TfL gets the lawyers involved to take down popular website where users could create parody London Underground signs
The maker of a website that allowed users to create their very own signs that imitated those used by London Underground stations across the capital has been forced to take down the service following legal threats from Transport for London lawyers.
Creator Tim Waters, a maps and geospatial developer, said yesterday on his Twitter account: “I’ve been asked by a lawyer from TFL to take down my funny website tubesign.herokuapp.com.”
Waters suggested that the threats may have been the result of a recent high profile fake sign that went viral following the Leytonstone Underground knife attack last week.
A user created a fake sign which carried the viral phrase “#Youaintnomuslimbruv”, a phrase heard spoken by a bystander in a video clip of the attack, which took place on Saturday December 5.
The image received thousands of shares on social media websites Twitter and Facebook, many users believing the message was real.
A Transport for London spokesperson told TechWeekEurope: “We have asked the website owner not to use the image of a London Underground customer information sign in this way.

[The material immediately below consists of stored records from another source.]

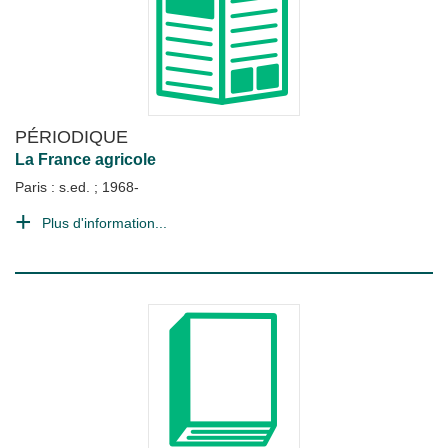
PÉRIODIQUE
La France agricole
Paris : s.ed.
;
1968-
Plus d'information...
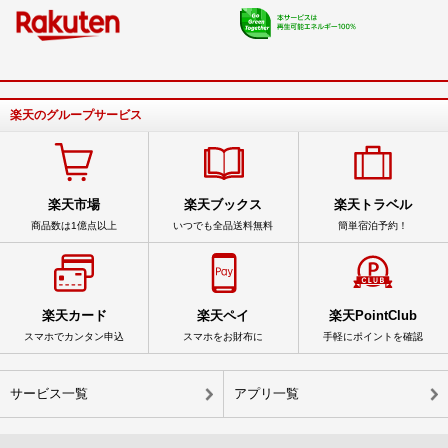
楽天のグループサービス
楽天市場
楽天ブックス
楽天トラベル
商品数は1億点以上
いつでも全品送料無料
簡単宿泊予約！
楽天カード
楽天ペイ
楽天PointClub
スマホでカンタン申込
スマホをお財布に
手軽にポイントを確認
サービス一覧
アプリ一覧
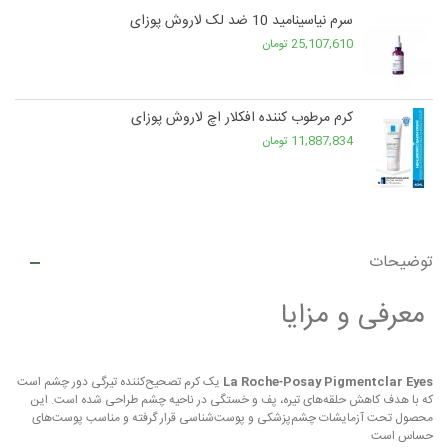
سرم نیاسینامید 10 ضد لک لاروش پوزای
25,107,610 تومان
کرم مرطوب کننده افکلار اچ لاروش پوزای
11,887,834 تومان
توضیحات
معرفی و مزایا
La Roche‑Posay Pigmentclar Eyes
یک کرم تصحیح‌کننده تیرگی دور چشم است
که با هدف کاهش حلقه‌های تیره، پف و خستگی در ناحیه چشم طراحی شده است. این
محصول تحت آزمایشات چشم‌پزشکی و پوست‌شناسی قرار گرفته و مناسب پوست‌های
حساس است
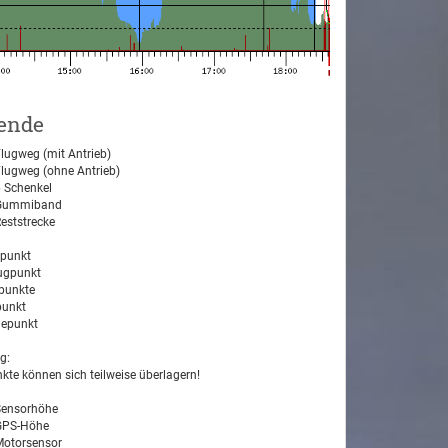
ende
lugweg (mit Antrieb)
lugweg (ohne Antrieb)
 Schenkel
ummiband
eststrecke
tpunkt
ugpunkt
unkte
unkt
epunkt
g:
kte können sich teilweise überlagern!
ensorhöhe
PS-Höhe
otorsensor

It may not have been their intention, but we believe the images created by people using this site have the potential to cause harm and distress to passengers or members of the public who see them. There are instances where they have contained racially offensive messages.”
“In other words – it’s due to fear,” said Waters, alluding to the fact TfL may have been worried people who thought the fake sign was real would believe TfL was engaging in political debate.
“They state it’s the wording of some signs, and people not knowing it’s fake, and poss the use of the TfL roundel in image,” continued Waters.
Waters has also been forced to remove the code, which was always open source, from code repository GitHub.